Iran accused three detained Americans of spying on Monday, signaling Tehran intends to put them on trial. It drew a sharp US response that the charges are baseless because the hikers strayed across the border from Iraq.
The announcement comes as Washington and Tehran are deadlocked in negotiations over Iran’s nuclear program, raising concern that the three could be used as bargaining chips in the talks or to seek the return of Iranians they say are missing.
Relatives and the US government say the three were innocent tourists on an adventure hike in northern Iraq and accidentally crossed into Iran where they were arrested on July 31.
Iranian President Mahmoud Ahmadinejad accused the US of jailing innocent Iranians and pointed to two of his countrymen — a nuclear scientist and a top defense official — who disappeared in recent years. Tehran accuses the US of kidnapping them. The US has refused comment on the two, and there has been speculation they defected to the West.
Ahmadinejad, asked about the spying accusations against the Americans, told reporters in Istanbul, Turkey, said he had no opinion about the case.
“It must be judged by the judiciary, whether they are spies or not,” he said. “There are some Iranians who have spent many years in prison without doing anything wrong, in American prisons.”
He said the Americans had crossed the border illegally and Iran has a right to punish them.

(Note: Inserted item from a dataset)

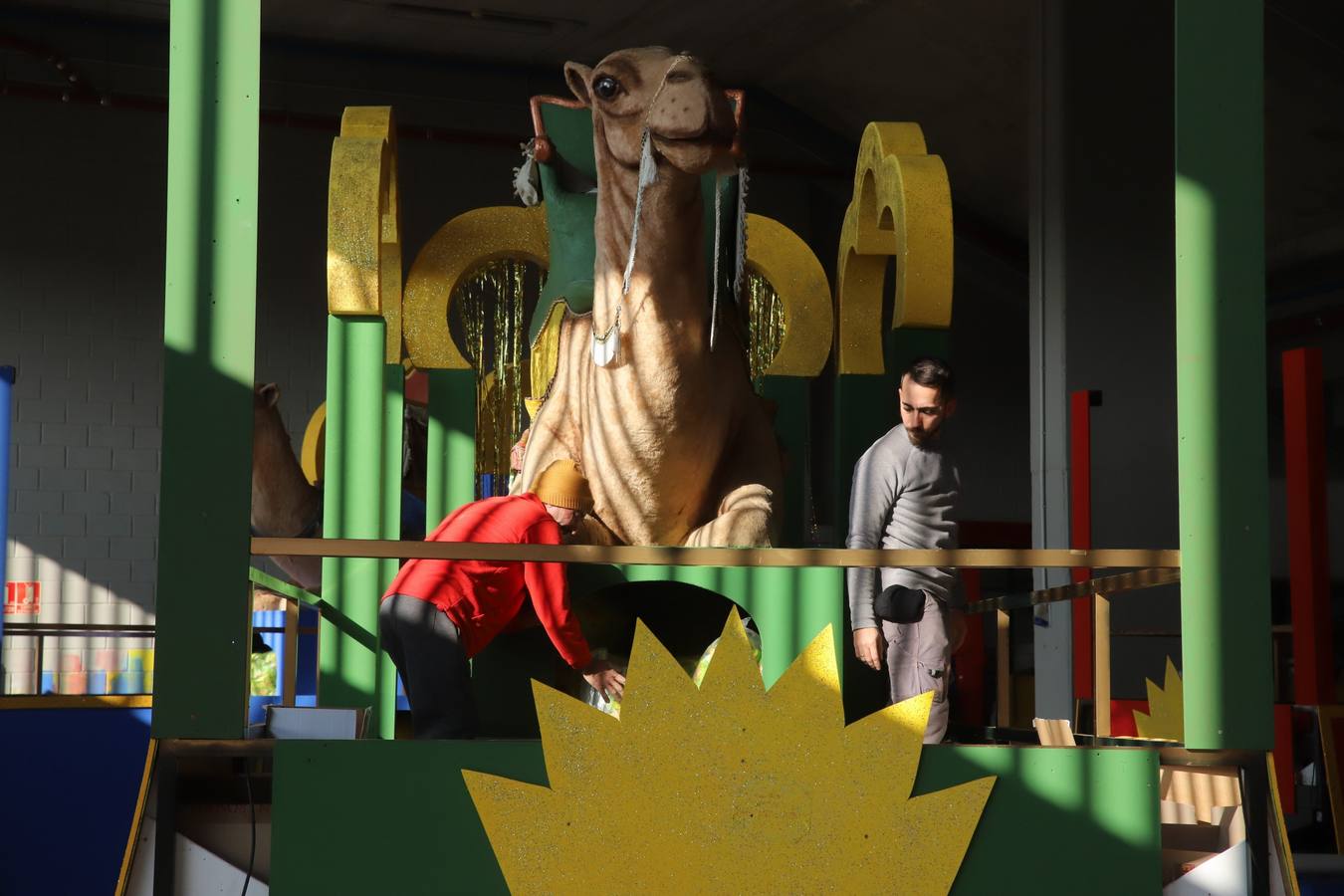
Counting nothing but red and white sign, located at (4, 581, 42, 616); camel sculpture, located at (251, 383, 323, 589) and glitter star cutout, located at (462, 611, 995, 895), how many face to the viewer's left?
1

“In all countries, crossing borders would have a very heavy sentence, according to the law,” Ahmadinejad said.
“Hopefully, they will have an appropriate answer in the court, and hopefully they will convince the judge that they did not have any intention of crossing the border illegally,” he said.
The Americans — Shane Bauer, 27, Sarah Shourd, 31, and Josh Fattal, 27 — have been held in Iran’s Evin prison, where Swiss diplomats have visited them twice and said they are healthy.
The three had been trekking in Iraq’s northern Kurdistan region, their relatives say.
The case recalled that of an American-Iranian journalist, Roxanna Saberi, who was arrested in Iran in January and convicted of espionage.
After heavy pressure from the US, she was freed on appeal in May and returned home — and several months later, the US military released five Iranians it had held for more than two years.
The accusations against the three Americans could be a first step in a similar move by Iran to put them on trial and convict them, then arrange their release, aiming to get concessions.
Monday’s announcement by Tehran’s top prosecutor was the first official word from Iran of espionage allegations against the three.
Until now, Iranian officials have only spoken about the Americans in broad terms, saying even after months of questioning that they were still trying to determine why they had entered Iran.
Hoping to prove that they were simply vacationing, the families released videos taken by a friend just two days before their detention, showing the three backpackers dancing and joking in an unfinished cinder block building they came across in Kurdistan’s mountains.
Bauer and Shourd had been living in Damascus — he studying Arabic, she teaching English — and both had done freelance journalism or writing online. Friends described them as passionate adventurers interested in the Middle East and human rights.
Fattal, who spent three years with a group dedicated to sustainable farming near Cottage Grove, Oregon, had been overseas since January as a teaching assistant with the International Honors Program.
The hikers’ families declined interview requests, but issued a statement saying “the allegations that our loved ones may have been engaged in espionage is untrue.”
Tehran chief prosecutor Abbas Jafari Dowlatabadi said the three “have been accused of espionage” and that investigations were continuing, according to the state news agency IRNA.
It was not clear from his comments whether formal charges had been filed against the Americans, since the word in Farsi he used could mean either “accused” or “charged.”
But it was a signal that Iranian authorities intend to prosecute them — and on far stiffer charges than simply accidentally crossing the border.